Pesquisa do Unicef revela fatores que influenciam escolha por cesáreas no Brasil

O Fundo das Nações Unidas para a Infância (Unicef) divulgou uma pesquisa que aponta que a escolha de gestantes brasileiras por cesarianas não é uma decisão isolada, mas resultado de fatores psicológicos, sociais e estruturais. A Organização Mundial da Saúde (OMS) recomenda que até 15% dos nascimentos sejam por cesariana, mas no Brasil essa taxa ultrapassa 60%, chegando a quase 90% na rede privada, colocando o país entre os três com maiores índices de cesáreas no mundo.

O estudo baseou-se em uma pesquisa de 2014 da Fundação Oswaldo Cruz (Fiocruz), que revelou que sete em cada dez gestantes brasileiras desejavam parto normal no início da gravidez. A pesquisa, intitulada ‘Já decidiu sobre o parto? Influências e barreiras na decisão da via de nascimento entre gestantes’, entrevistou 94 gestantes e puérperas e 37 profissionais de saúde em São Paulo e Belém.

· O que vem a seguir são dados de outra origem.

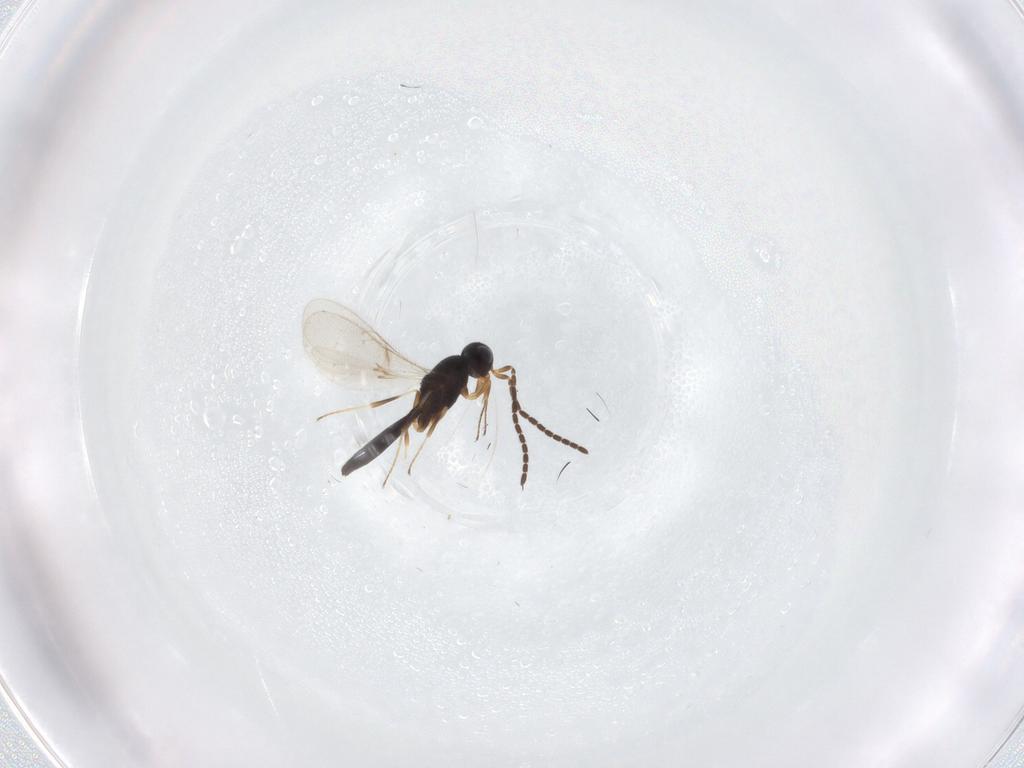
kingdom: Animalia
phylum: Arthropoda
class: Insecta
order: Hymenoptera
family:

Na capital paulista, 56,19% dos nascimentos em 2024 foram por cesariana, alcançando 71,05% nos hospitais privados. Em Belém, essa taxa foi de 69,28% no geral e 80,41% na rede particular. Ambas as cidades permitem que a gestante solicite a cirurgia no momento do parto.

O Unicef identificou influências positivas e barreiras que afetam a escolha pelo parto normal. As gestantes relataram que a recuperação mais rápida favorece o parto normal, enquanto o medo da dor inclina a escolha para a cesariana. Essas crenças são influenciadas por experiências de familiares, como mães e avós, que muitas vezes retratam o parto normal como experiência de sofrimento.

Stephanie Amaral, especialista em Saúde e Nutrição do Unicef no Brasil, destacou que relatos de violência obstétrica contribuem para essa percepção negativa. No Sistema Único de Saúde (SUS), há uma valorização maior do parto normal devido às dificuldades pós-cesárea, mas isso se deve à falta de apoio para cuidar do bebê e da casa.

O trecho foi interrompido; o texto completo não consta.